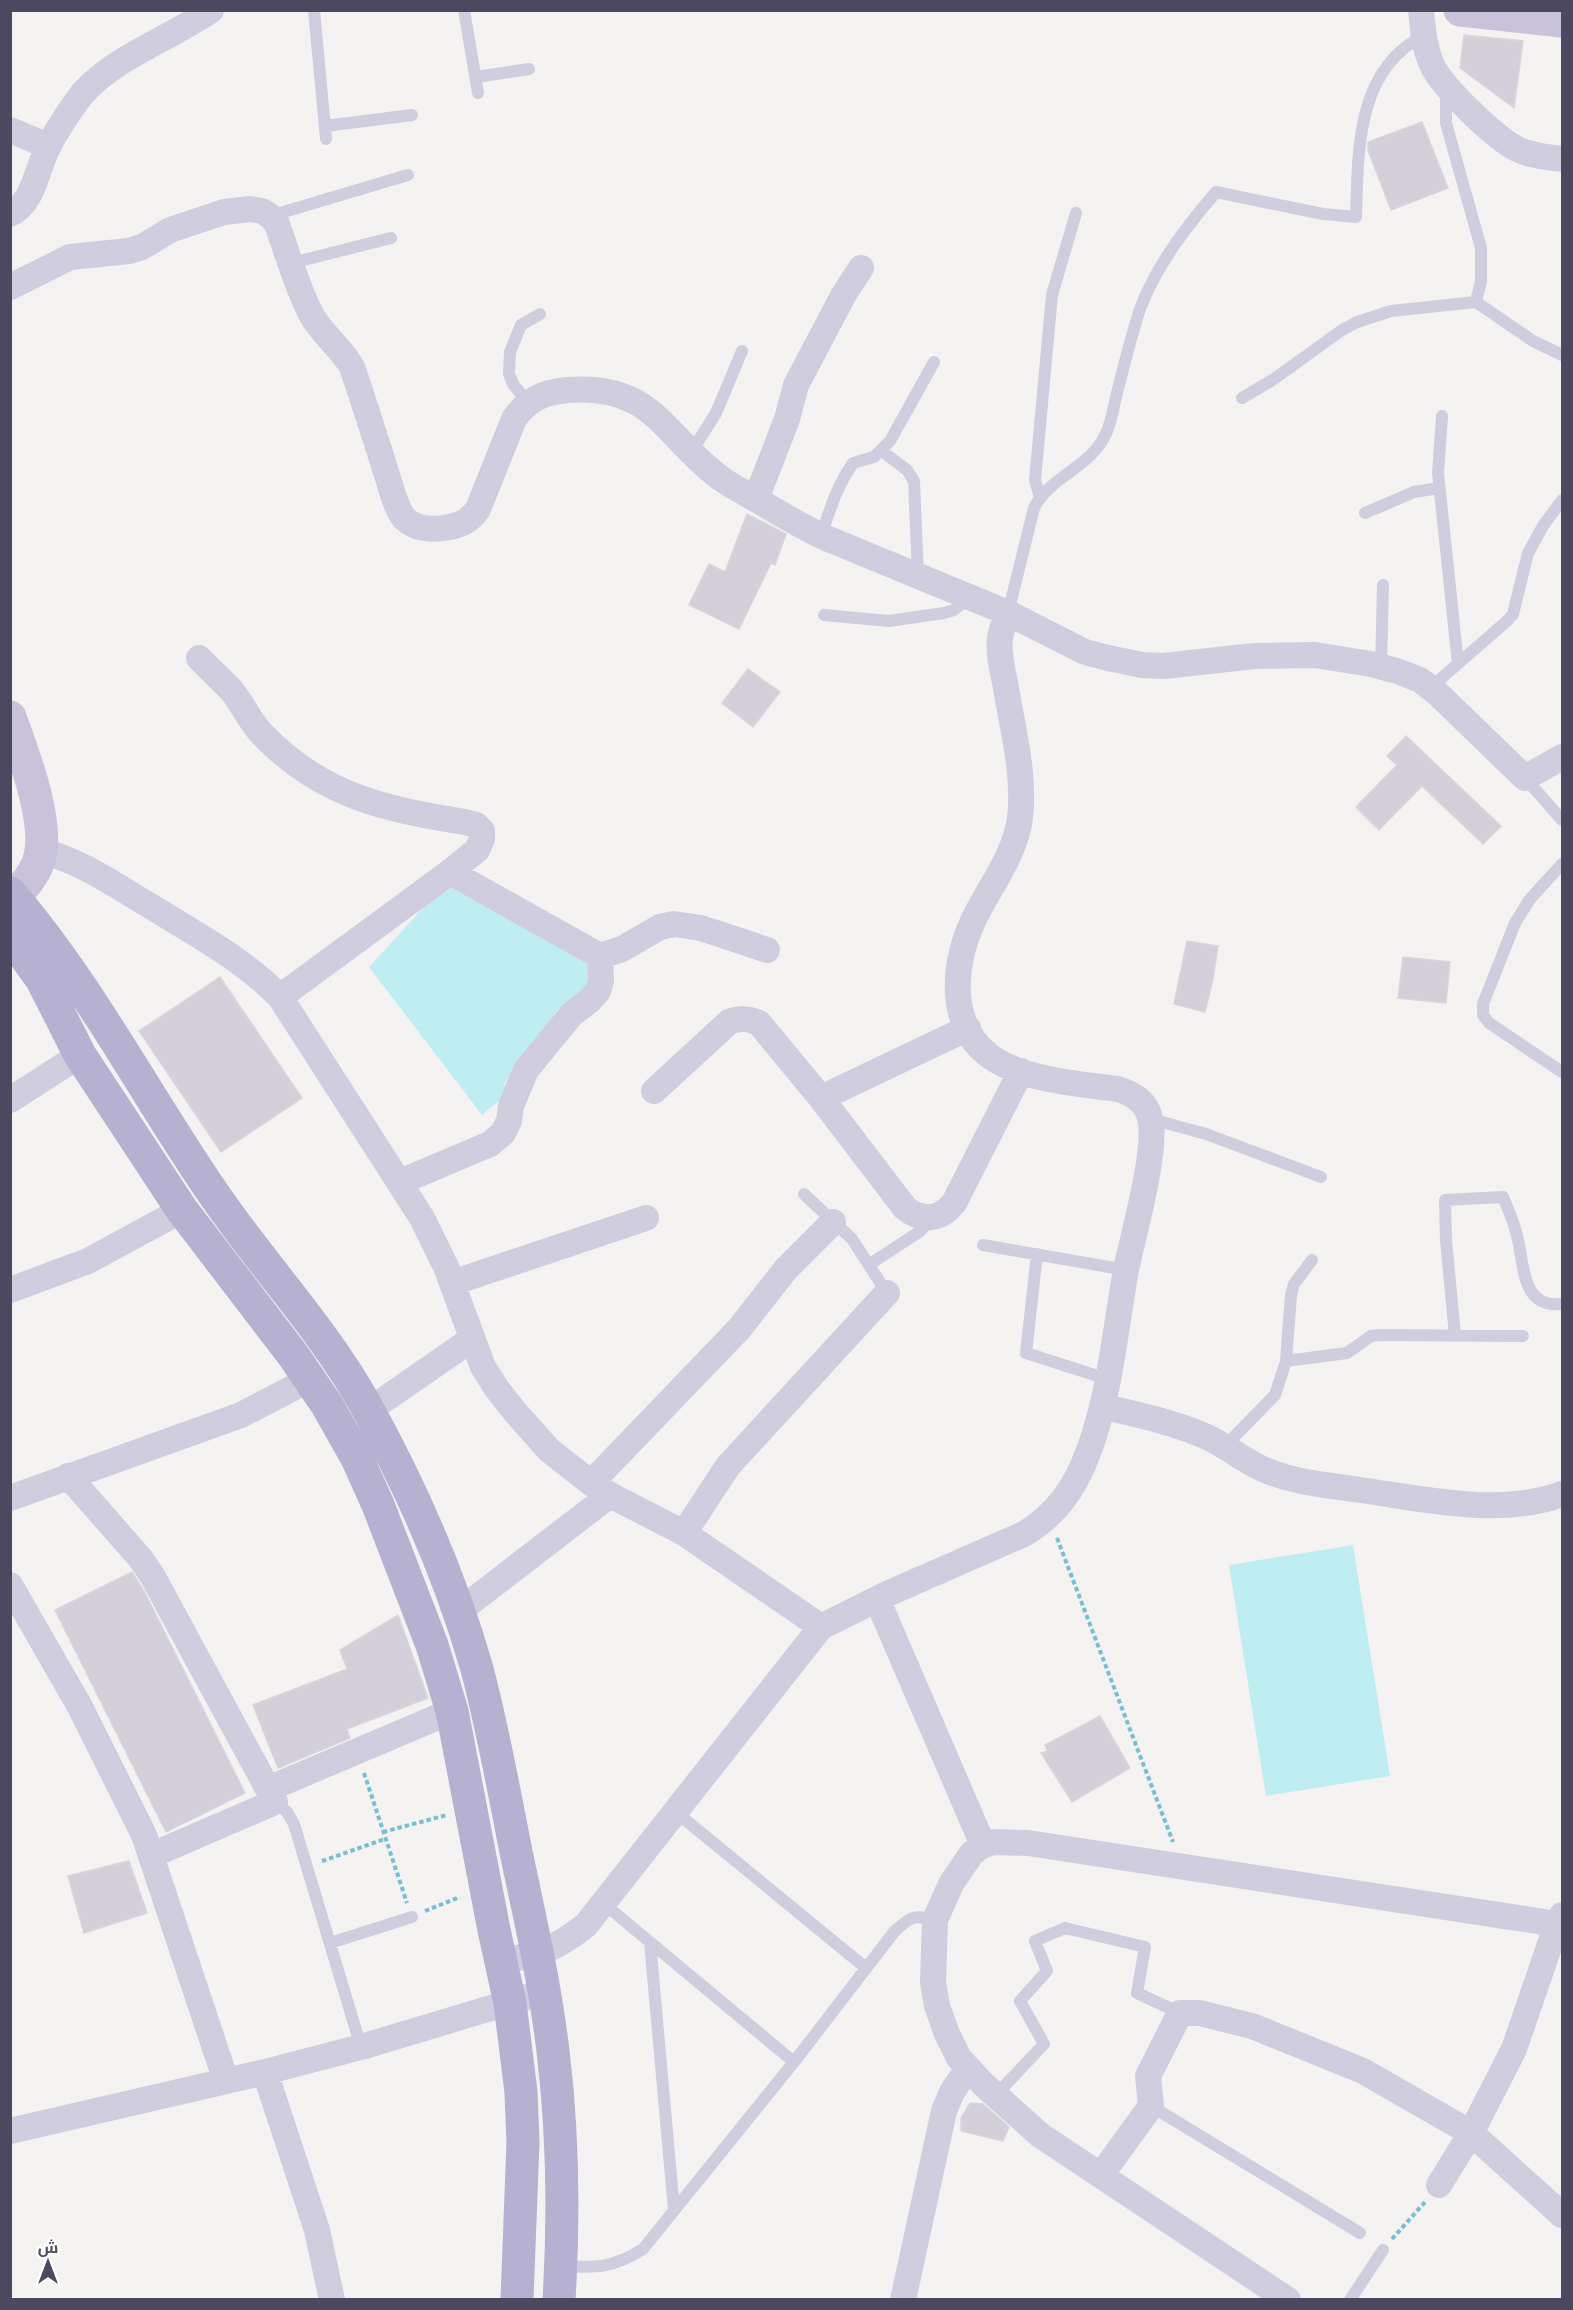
<svg xmlns="http://www.w3.org/2000/svg" width="1573" height="2310" font-family="'Public Sans',Cairo,sans-serif">
<style>
.green{fill:#bfeef2}
.building{fill:#d3d0d9;stroke:#d8d5dd;stroke-width:1.5}
.lines{fill:none;stroke-linecap:round;stroke-linejoin:round}
.path{stroke:#75bfd2;stroke-width:4;stroke-dasharray:4.5 3;stroke-linecap:butt}
.service{stroke:#d0cdde;stroke-width:12}
.minor{stroke:#d0cdde;stroke-width:26}
.secondary{stroke:#c8c3da;stroke-width:33}
.primary{stroke:#b6b0d1;stroke-width:33}
</style>
<rect width="100%" height="100%" fill="#f4f3f1"/>
<path class="green" d="M 442,887 L 458,887 L 587,962 L 591,986 L 559,1008 L 504,1084 L 510,1091 L 482,1115 L 369,967 Z
M 1353,1545 L 1390,1776 L 1266,1796 L 1229,1565 Z"/>
<path class="building" d="M 1464,35 L 1523,41 L 1514,108 L 1460,68 Z
M 1422,122 L 1448,188 L 1391,210 L 1368,150 L 1368,142 Z
M 747,514 L 786,534 L 775,565 L 771,563 L 739,629 L 689,605 L 709,564 L 725,572 Z
M 748,669 L 780,692 L 753,727 L 722,703 Z
M 1406,736 L 1501,826 L 1483,844 L 1422,786 L 1379,830 L 1356,807 L 1397,765 L 1387,756 Z
M 1187,941 L 1218,946 L 1213,979 L 1205,1012 L 1174,1004 Z
M 1403,957 L 1450,962 L 1446,1003 L 1398,998 Z
M 220,977 L 302,1098 L 221,1152 L 139,1031 Z
M 132,1572 L 144,1591 L 245,1793 L 166,1832 L 55,1610 Z
M 398,1615 L 428,1698 L 347,1729 L 350,1738 L 278,1768 L 253,1705 L 347,1669 L 340,1650 Z
M 1100,1716 L 1130,1768 L 1072,1802 L 1041,1753 L 1048,1751 L 1045,1745 Z
M 129,1861 L 147,1913 L 84,1933 L 68,1876 Z
M 970,2103 L 983,2104 L 1009,2127 L 1003,2141 L 961,2131 L 961,2118 Z"/>
<g class="lines">
<path class="path" d="M 1057,1538 L 1173,1842
M 364,1773 L 407,1903
M 383,1832 L 447,1815
M 322,1861 L 385,1839
M 425,1911 L 460,1897
M 1392,2239 L 1425,2202"/>
<path class="service" d="M 314,10 L 326,139
M 464,10 L 478,93
M 476,77 L 529,69
M 1457,97 L 1446,101 L 1446,123 L 1481,248 L 1481,281 L 1476,302
M 325,126 L 412,115
M 270,216 L 408,175
M 292,263 L 391,238
M 1242,398 L 1274,379 L 1342,330 L 1357,322 L 1391,311 L 1476,302 L 1533,341 L 1562,355
M 528,403 L 513,384 L 509,374 L 510,352 L 521,325 L 540,314
M 1442,416 L 1438,473 L 1458,664
M 692,451 L 716,413 L 742,351
M 882,451 L 907,470 L 914,481 L 918,576
M 1040,497 L 1035,480 L 1052,295 L 1076,213
M 1365,513 L 1414,492 L 1439,488
M 821,536 C 830,509 837,486 853,463 L 874,457 L 890,441 L 934,362
M 1008,613 L 1034,508 C 1049,478 1085,469 1102,441 C 1111,427 1113,409 1117,393 C 1124,365 1131,337 1140,309 C 1156,266 1186,227 1216,192 L 1323,214 L 1356,217 C 1358,151 1356,70 1423,36
M 824,615 L 889,621 L 944,613 L 954,610 L 960,605 L 965,595
M 1381,667 L 1383,585
M 1430,688 L 1507,621 L 1513,614 L 1528,553 L 1543,526 L 1562,500
M 1525,778 L 1562,820
M 1562,864 L 1530,899 L 1515,923 L 1483,1004 L 1483,1015 L 1489,1023 L 1562,1072
M 1151,1119 L 1206,1134 L 1321,1177
M 804,1194 L 852,1239 L 887,1293
M 983,1245 L 1126,1270
M 1037,1254 L 1026,1353 L 1107,1379
M 870,1264 L 919,1232 L 924,1227 L 925,1218
M 1455,1335 L 1446,1240 L 1445,1200 L 1503,1197 C 1508,1209 1513,1220 1516,1232 C 1525,1261 1519,1309 1562,1304
M 1286,1361 L 1347,1353 L 1371,1336 L 1379,1335 L 1523,1336
M 1225,1446 L 1275,1395 L 1286,1361 L 1291,1295 L 1294,1284 L 1312,1260
M 275,1802 L 287,1812 L 294,1824 L 361,2047
M 677,1813 L 866,1968
M 603,1903 L 794,2062
M 650,1942 L 674,2210
M 330,1943 L 412,1917
M 996,2095 L 1044,2044 L 1020,2001 L 1047,1971 L 1035,1941 L 1065,1928 L 1145,1947 L 1137,1993 L 1180,2013
M 1151,2106 L 1360,2233
M 562,2266 C 595,2268 614,2268 643,2249 L 794,2062 L 894,1932 C 910,1917 914,1914 935,1920
M 1350,2300 L 1383,2250"/>
<path class="minor" d="M 1421,10 C 1423,30 1424,47 1432,65 C 1443,88 1494,137 1517,149 C 1531,156 1548,157 1562,159
M 10,130 L 48,146
M 10,214 C 34,203 37,168 48,147 C 56,131 72,107 83,93 C 115,57 171,38 211,10
M 10,287 L 70,257 L 129,251 L 142,247 L 170,230 L 224,212 L 250,209 L 262,211 L 270,216 L 277,224 C 287,253 298,290 312,316 C 323,335 341,348 352,367 C 364,402 375,437 386,472 C 391,486 395,508 405,519 C 416,529 430,530 444,528 C 459,526 469,522 478,509 L 514,419 C 528,399 544,392 568,390 C 655,383 664,438 723,480 C 735,488 749,495 762,503 C 783,515 804,528 826,538 L 1008,613 L 1085,652 L 1108,658 L 1142,665 L 1164,666 L 1254,656 L 1315,655 L 1371,664 L 1397,671 L 1420,680 L 1437,693 L 1525,778 L 1562,757
M 756,499 L 787,419 L 796,385 L 844,294 L 861,268
M 199,658 C 209,669 221,679 231,690 C 243,704 250,722 263,735 C 322,796 384,809 465,822 L 476,825 L 482,831 L 482,839 L 477,850 L 450,872 L 280,997
M 41,851 C 82,861 116,886 152,907 C 197,935 243,959 280,997 L 422,1218 L 446,1267 L 483,1367 L 497,1389 L 516,1413 L 549,1450 L 591,1483 L 610,1495 L 684,1533 L 821,1627
M 450,872 L 600,956 L 622,949 L 660,927 L 674,924 L 701,928 L 767,950
M 654,1091 L 729,1022 C 740,1018 747,1018 759,1023 L 821,1098 L 905,1208 C 923,1222 940,1220 954,1203 L 1021,1071
M 821,1098 L 968,1028
M 10,1100 L 80,1055
M 400,1182 L 490,1144 L 503,1133 L 509,1121 L 511,1106 L 526,1070 L 571,1015 L 589,1001 L 598,991 L 601,981 L 600,956
M 452,1283 L 646,1218
M 10,1290 L 88,1261 L 182,1210
M 1102,1406 C 1137,1415 1174,1422 1207,1437 C 1229,1447 1247,1464 1270,1472 C 1298,1483 1330,1485 1360,1490 C 1424,1499 1500,1517 1562,1494
M 368,1411 L 472,1339
M 68,1476 L 141,1559 L 153,1577 L 275,1802 L 152,1855
M 591,1483 L 739,1329 L 786,1269 L 833,1222
M 10,1498 L 241,1415 L 310,1379
M 684,1533 L 728,1466 L 887,1293
M 10,1585 L 79,1705 L 144,1835 L 226,2081
M 877,1599 L 983,1845
M 458,1612 L 610,1495
M 268,1789 L 452,1711
M 503,1961 C 540,1954 556,1949 586,1925 L 821,1627 L 887,1594 L 1024,1534 C 1056,1515 1075,1488 1088,1453 C 1110,1395 1115,1331 1126,1270 C 1133,1235 1158,1149 1150,1118 C 1146,1101 1133,1094 1118,1089 C 1080,1084 1023,1080 991,1057 C 947,1026 953,964 973,921 C 989,887 1015,856 1020,818 C 1025,774 1013,731 1006,688 C 1003,672 998,654 1000,639 C 1001,629 1005,621 1008,613
M 265,2072 L 317,2230 L 332,2300
M 10,2131 L 265,2072 L 361,2047 L 544,1992
M 1101,2175 L 1151,2106 L 1148,2076 L 1180,2013 L 1200,2013 L 1252,2026 L 1363,2071 L 1471,2133 L 1562,2215
M 1439,2185 L 1471,2133 L 1514,2049 L 1557,1924 L 1562,1915
M 903,2300 L 944,2111 L 952,2092 L 968,2068
M 1288,2300 L 1040,2135 L 983,2084 L 959,2058 L 947,2034 L 937,2006 L 933,1982 L 935,1920 L 951,1884 L 972,1853 L 983,1845 L 994,1842 L 1028,1843 L 1557,1924"/>
<path class="secondary" d="M 1460,10 L 1562,21
M 10,717 C 23,753 52,827 38,863 C 33,876 24,886 14,897"/>
<path class="primary" d="M 10,893 C 87,982 144,1092 211,1190 C 260,1263 322,1327 365,1404 C 411,1487 451,1578 477,1669 C 493,1729 504,1791 516,1852 C 530,1918 545,1984 553,2051 C 563,2133 564,2217 559,2300
M 10,935 L 42,980 L 80,1055 L 182,1210 L 293,1355 L 327,1405 L 357,1458 L 378,1505 L 432,1645 L 452,1711 L 494,1930 L 510,2003 L 521,2092 L 523,2142 L 517,2300"/>
</g>
<rect width="1573" height="2310" fill="none" stroke="#4c4860" stroke-width="24"/>
<g transform="translate(48 2262)" stroke="#ffffff" stroke-width="4.5" paint-order="stroke">
<path d="M0-4.5L10 22L0 15L-10 22Z" fill="#4c4860"/>
<text y="-9" font-size="16" font-weight="bold" text-anchor="middle" fill="#4c4860">ش</text>
</g>
</svg>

○ ○ ○ ○ ○

**What you have to do:** Could you count how many lines in the records contain the word "height"? Only the number is needed.

**Answer:** 3